Oireachtas Joint and Select Committees

Thursday, 7 April 2022

Joint Oireachtas Committee on the Implementation of the Good Friday Agreement

Engagement with Truth and Justice Movement

Mr. Raymond McCord:

With respect and to tell the truth, I would not have given Monica McWilliams the job. There are some people who do reports on what paramilitaries are doing. How can those people do reports when they do not live in the local communities? I do not want to be disrespectful saying this to someone today, whether they are from Dublin or some other part of the Republic, about going to Belfast to do a report on the paramilitaries. They call people in to talk to them but you have to live in the community to know what is going on. Let us look at the appointees. There are victims' commissioners but I have yet to see a working class person or a victim appointed as one. The Victims and Survivors Service chief executive is an accountant. What would an accountant know about what it is like to be a victim and to face injustice? We need to look at the people who are appointed to these posts.

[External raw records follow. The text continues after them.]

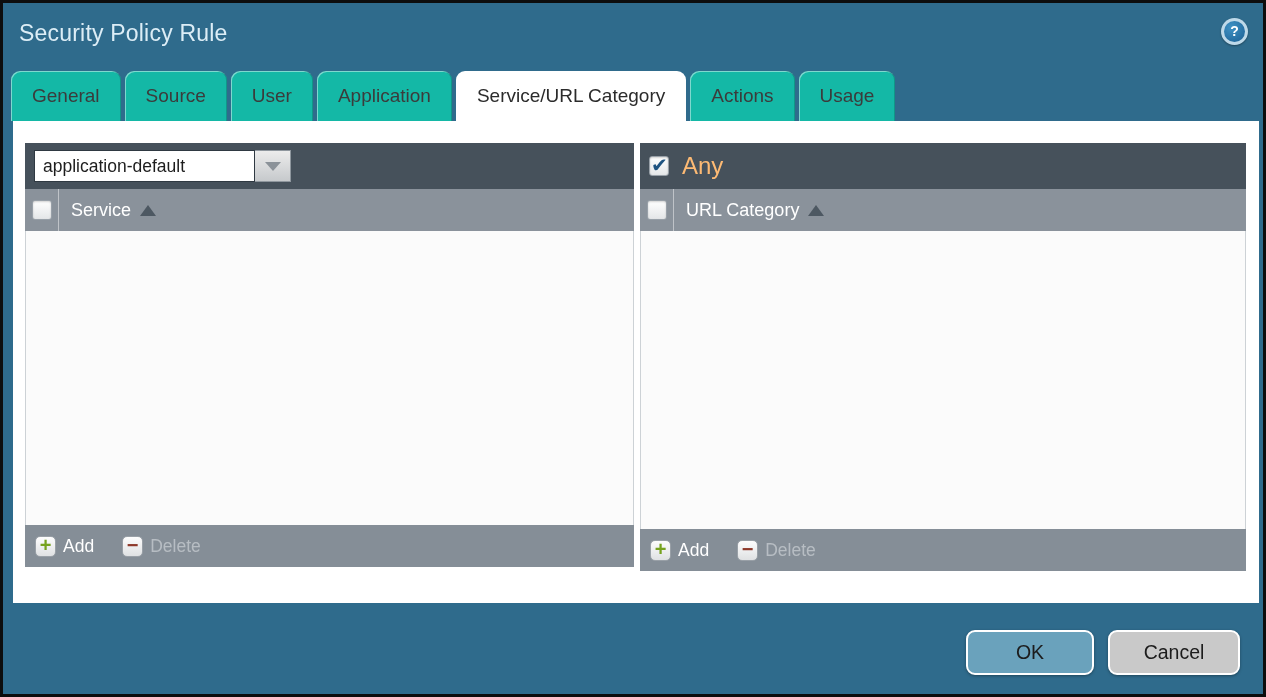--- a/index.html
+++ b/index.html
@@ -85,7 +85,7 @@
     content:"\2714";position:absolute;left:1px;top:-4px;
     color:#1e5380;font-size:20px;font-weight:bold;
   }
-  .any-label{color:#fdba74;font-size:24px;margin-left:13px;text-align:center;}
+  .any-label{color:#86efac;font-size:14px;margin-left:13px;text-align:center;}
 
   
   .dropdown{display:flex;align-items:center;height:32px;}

We talk about victims and one of the questions the Deputy asked was on how we break the link. We do so by appointing people who have the interests of victims at heart, not those who want money in their pockets because that is what happening and continues to happen. Politicians could be sitting watching this and hear what we are talking about and decide that they will meet Ms McIlvenny, Mr. Monaghan and I but nothing will be done about it. You go up and they will pat you on the back but we do not want pats on the back; we want them to do something for us. Most importantly, we want them to turn around and tell us they will help us to get justice and the truth for our family members. We want them to assure us that paramilitaries who control the areas will no longer be in control of them and that they will stop the funding going to them. Why will they not do that? They will not do so because they need their votes. Election time comes around and you will have loyalist paramilitaries putting the flags and posters up for certain political parties and candidates and it will not be mentioned that this man is a drug dealer or that his group is involved with drugs, extortion and beatings in our community. It is accepted.

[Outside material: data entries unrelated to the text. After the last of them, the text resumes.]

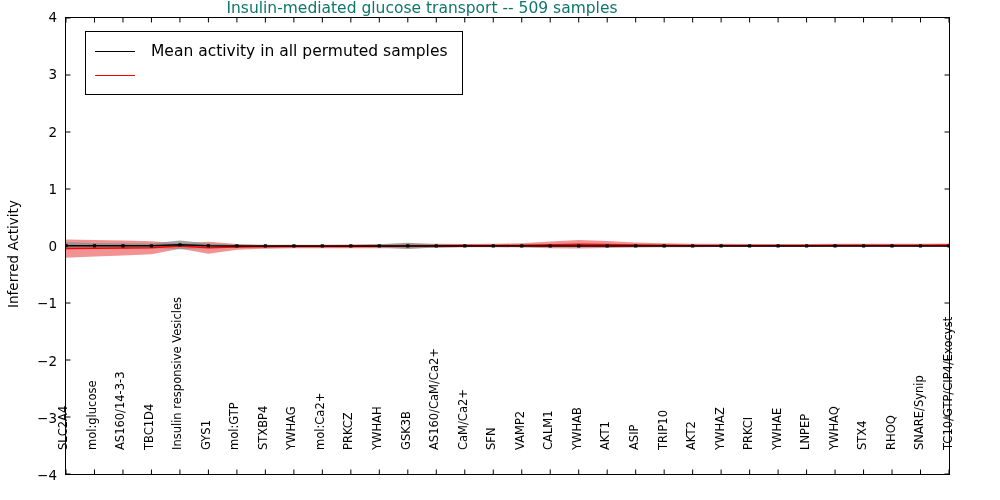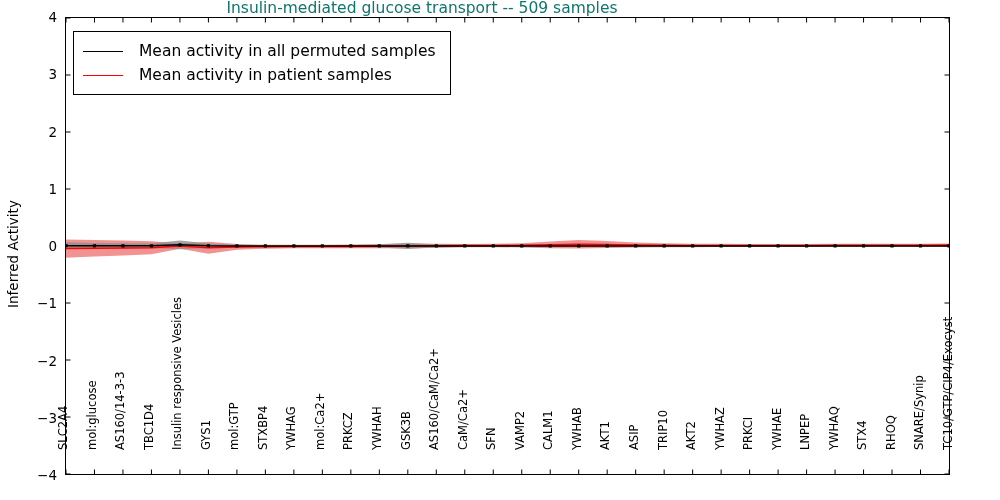--- a/index.html
+++ b/index.html
@@ -79,7 +79,7 @@
   
   #legend{
     position:absolute;
-    left:7px;top:13px;
+    left:19px;top:13px;
     border:1.1px solid #000;
     background:#fff;
     box-sizing:border-box;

People like Ms McIlvenny and I can talk about the unionist community and there are people like us who are not afraid to speak out, so I invite the politicians to come and meet us. We do not need a report because we live in the community. We went to Westminster three times and Billy McManus, whose father was killed in the Ormeau Road bookmakers, went with me the first time. People said we were wasting our time and that the British Government would not stop them. It got more victims involved on a cross-community basis and it got all the parties united. Parties could not do that but a small group of victims could. These people tell the truth and speak from the heart, not for the money. We paid for our fares over and for hotels; we did not ask anybody for help. Some people struggled to get the money to go over and some borrowed it. Some of the victims' groups have funding and those funds pay for these expenses. When you get a group of people who are determined to stop these proposals, then money was no object or hindrance. They turned around and said they would get the money and go. Not one politician came to us to ask us if we had the money to fly over. If they had have asked us, we would have told them where to go. That is the truth because it is not about money. For politicians and so-called community workers, it is not about helping the people or bringing them together. It is amazing that these people from the loyalist side can sit with people from the republican side and carve up deals, with the people excluded. The only way they can carve up deals is if they are getting funding. Let us stop that and let it go to the right people.